Abstract:
Diabetes is one of the deadly chronic diseases that occurs when the sugar level in the blood
increases abnormally due to the absence of insulin hormone. Untreated Diabetes could lead
a human to his/her death. In Bangladesh, the threat of Diabetes is really a matter of concern
and people of all ages and gender are suffering equally. My research focused on young
people who are under the age of 36 in Bangladesh. By using Machine Learning I have built
a model which can predict the possibility of having or not having Diabetes. The model that
I have built was trained by previous data of diabetic and non-diabetic patients. These data
were collected from Bangladesh.

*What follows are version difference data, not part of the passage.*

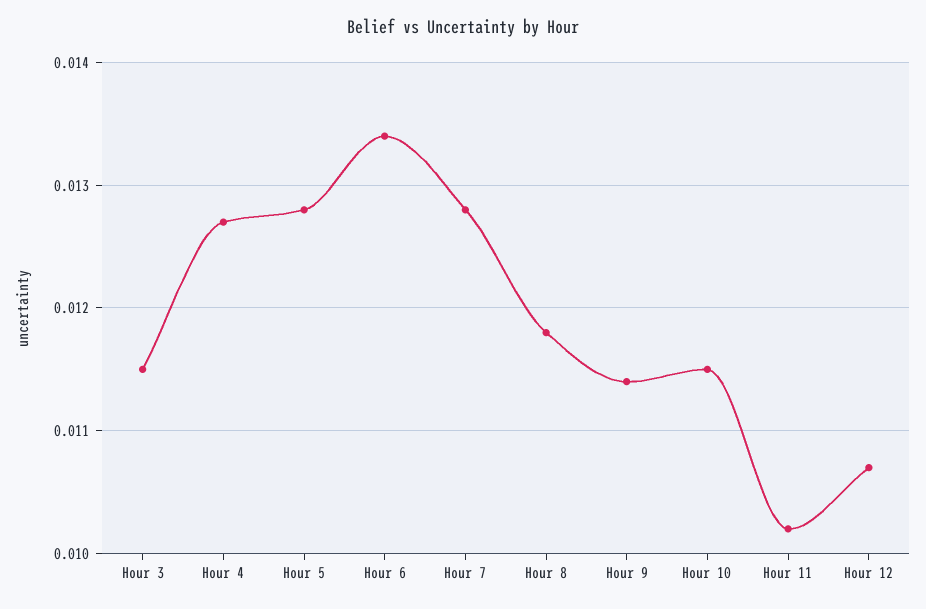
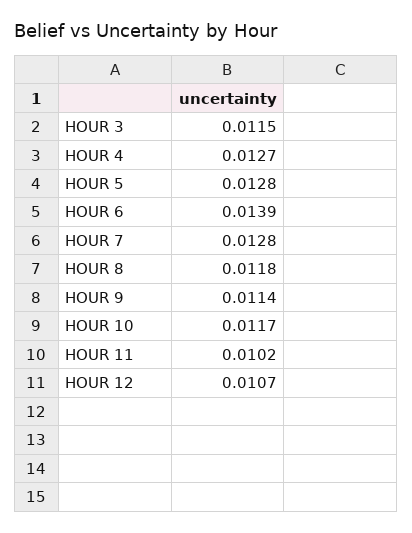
  {
    "Hour 3": 0.0115,
    "Hour 4": 0.0127,
    "Hour 5": 0.0128,
-   "Hour 6": 0.0134,
+   "Hour 6": 0.0139,
    "Hour 7": 0.0128,
    "Hour 8": 0.0118,
    "Hour 9": 0.0114,
-   "Hour 10": 0.0115,
+   "Hour 10": 0.0117,
    "Hour 11": 0.0102,
    "Hour 12": 0.0107
  }

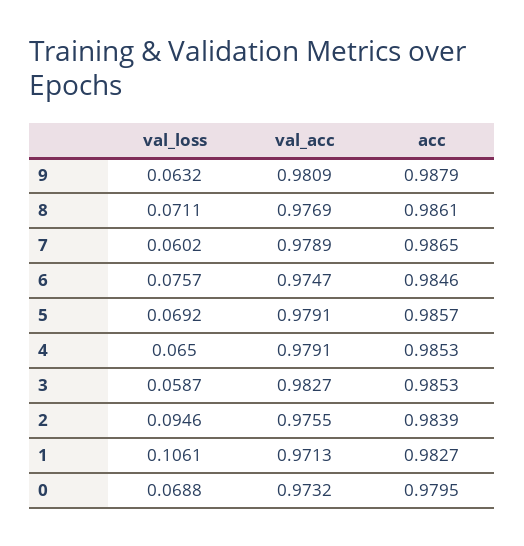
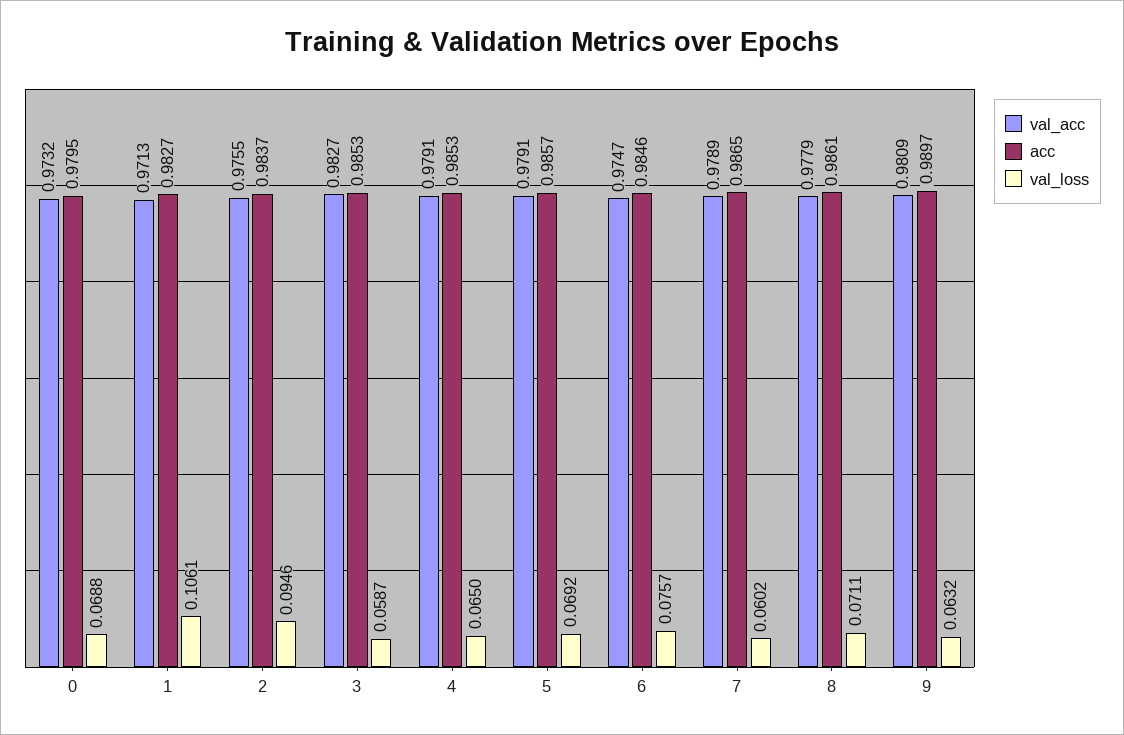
  {
    "val_loss": {
      "9": 0.0632,
      "8": 0.0711,
      "7": 0.0602,
      "6": 0.0757,
      "5": 0.0692,
      "4": 0.065,
      "3": 0.0587,
      "2": 0.0946,
      "1": 0.1061,
      "0": 0.0688
    },
    "val_acc": {
      "9": 0.9809,
-     "8": 0.9769,
+     "8": 0.9779,
      "7": 0.9789,
      "6": 0.9747,
      "5": 0.9791,
      "4": 0.9791,
      "3": 0.9827,
      "2": 0.9755,
      "1": 0.9713,
      "0": 0.9732
    },
    "acc": {
-     "9": 0.9879,
+     "9": 0.9897,
      "8": 0.9861,
      "7": 0.9865,
      "6": 0.9846,
      "5": 0.9857,
      "4": 0.9853,
      "3": 0.9853,
-     "2": 0.9839,
+     "2": 0.9837,
      "1": 0.9827,
      "0": 0.9795
    }
  }

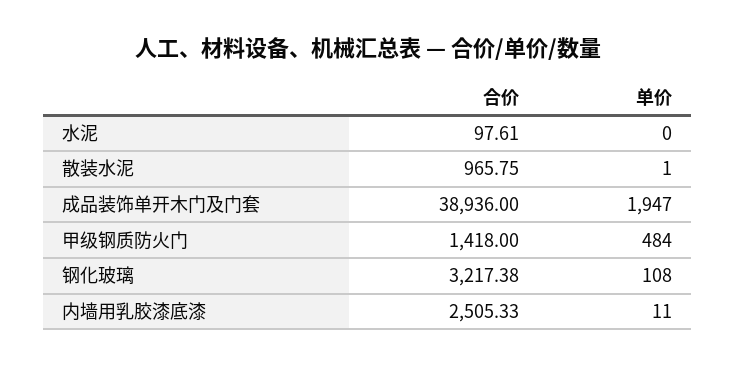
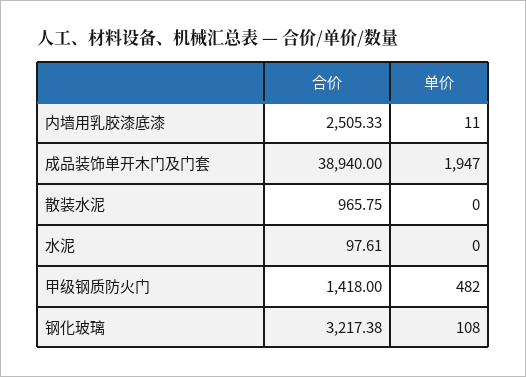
  {
    "合价": {
      "水泥": 97.61,
      "散装水泥": 965.75,
-     "成品装饰单开木门及门套": 38936,
+     "成品装饰单开木门及门套": 38940,
      "甲级钢质防火门": 1418,
      "钢化玻璃": 3217.38,
      "内墙用乳胶漆底漆": 2505.33
    },
    "单价": {
      "水泥": 0,
-     "散装水泥": 1,
+     "散装水泥": 0,
      "成品装饰单开木门及门套": 1947,
-     "甲级钢质防火门": 484,
+     "甲级钢质防火门": 482,
      "钢化玻璃": 108,
      "内墙用乳胶漆底漆": 11
    }
  }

On experiment, these data were processed and analyzed
by various data pre-processing techniques. Then some classic Machine Learning
algorithms like Logistic Regression, Random Forest, K-Nearest Neighbors and Naive
Bayes were used for building the model and the performance of each of them was measured
using metrics like Prediction Accuracy on the testing and training data, Confusion Matrix,
Sensitivity, Precision, F1 score, Recall, Specificity, ROC and AUC. Overall Random
Forest performed better than others. So, the Random Forest model was chosen for the
prognosis of the disease and to demonstrate the use of the model. For that, I have built a
web and an android application that will take required input data from a user according to
the model and predict whether the user has Diabetes or not.